The survey, which is supported by the Legal 500 directory, revealed that the stresses of the job were also taking a toll on lawyers’ wellbeing, with 94% saying the mood their job puts them in affects their personal life, with more than half saying they find it hard to talk about how they are feeling. A majority of lawyers said that being more active and engaged in conversations about their future prospects could help improve their mood.
Claire Debney and Emma Sharpe, co-founders of lawyer mentoring and training consultancy MOSAIC, said: “This is a unique period of time, with multiple generations of workers in the workplace, each generation bringing different attitudes about work and wellbeing. Add to this the backdrop of living and working through a global pandemic, the first in living memory for any of us, and we’re seeing a rapid and seismic shift in the way we work, alongside some real challenges to wellbeing.”
While roughly four out of every five respondents said they are content in their jobs, 39% said they have no career plan in place and only around one in 10 said they feel like their manager looks after their interests.

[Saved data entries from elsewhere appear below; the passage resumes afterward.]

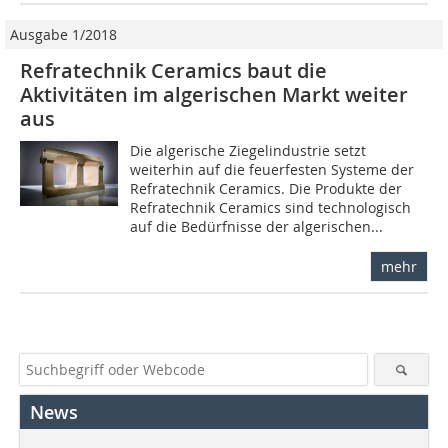
Ausgabe 1/2018
Refratechnik Ceramics baut die
Aktivitäten im algerischen Markt weiter
aus
Die algerische Ziegelindustrie setzt
weiterhin auf die feuerfesten Systeme der
Refratechnik Ceramics. Die Produkte der
Refratechnik Ceramics sind technologisch
auf die Bedürfnisse der algerischen...
mehr
News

Lawyers said their happiness levels are mainly influenced by salary, their job title and recognition, the quality and meaningfulness of work, and the amount of flexibility and work-life balance their job offers. Respondents said loneliness and high levels of work-related stress are the main downsides. Some 70% said a lack of time prevents them from making positive changes to improve their happiness.
Debney and Sharpe added: “We believe what [respondents] told us in the MOSAIC Mood Index remains relevant and is actually critical to understand, so that the learnings are not lost in a ‘return to normal’ as we continue to live with the fallout and impact of the Covid-19 pandemic. It shows that the status quo we’ve been living with isn’t working.”
The survey’s 1477 respondents included lawyers working in law firms and in-house legal teams; the largest geographic segments were the UK (31%), Western Europe (23%) and Central and South America (18%).
In May, a survey of law firm associates in the US, the UK and Asia conducted by Major Lindsey & Africa found just over a fifth of respondents worried about potential cost cutting measures due to the Covid-19 pandemic with 10% reporting mental health as a primary concern.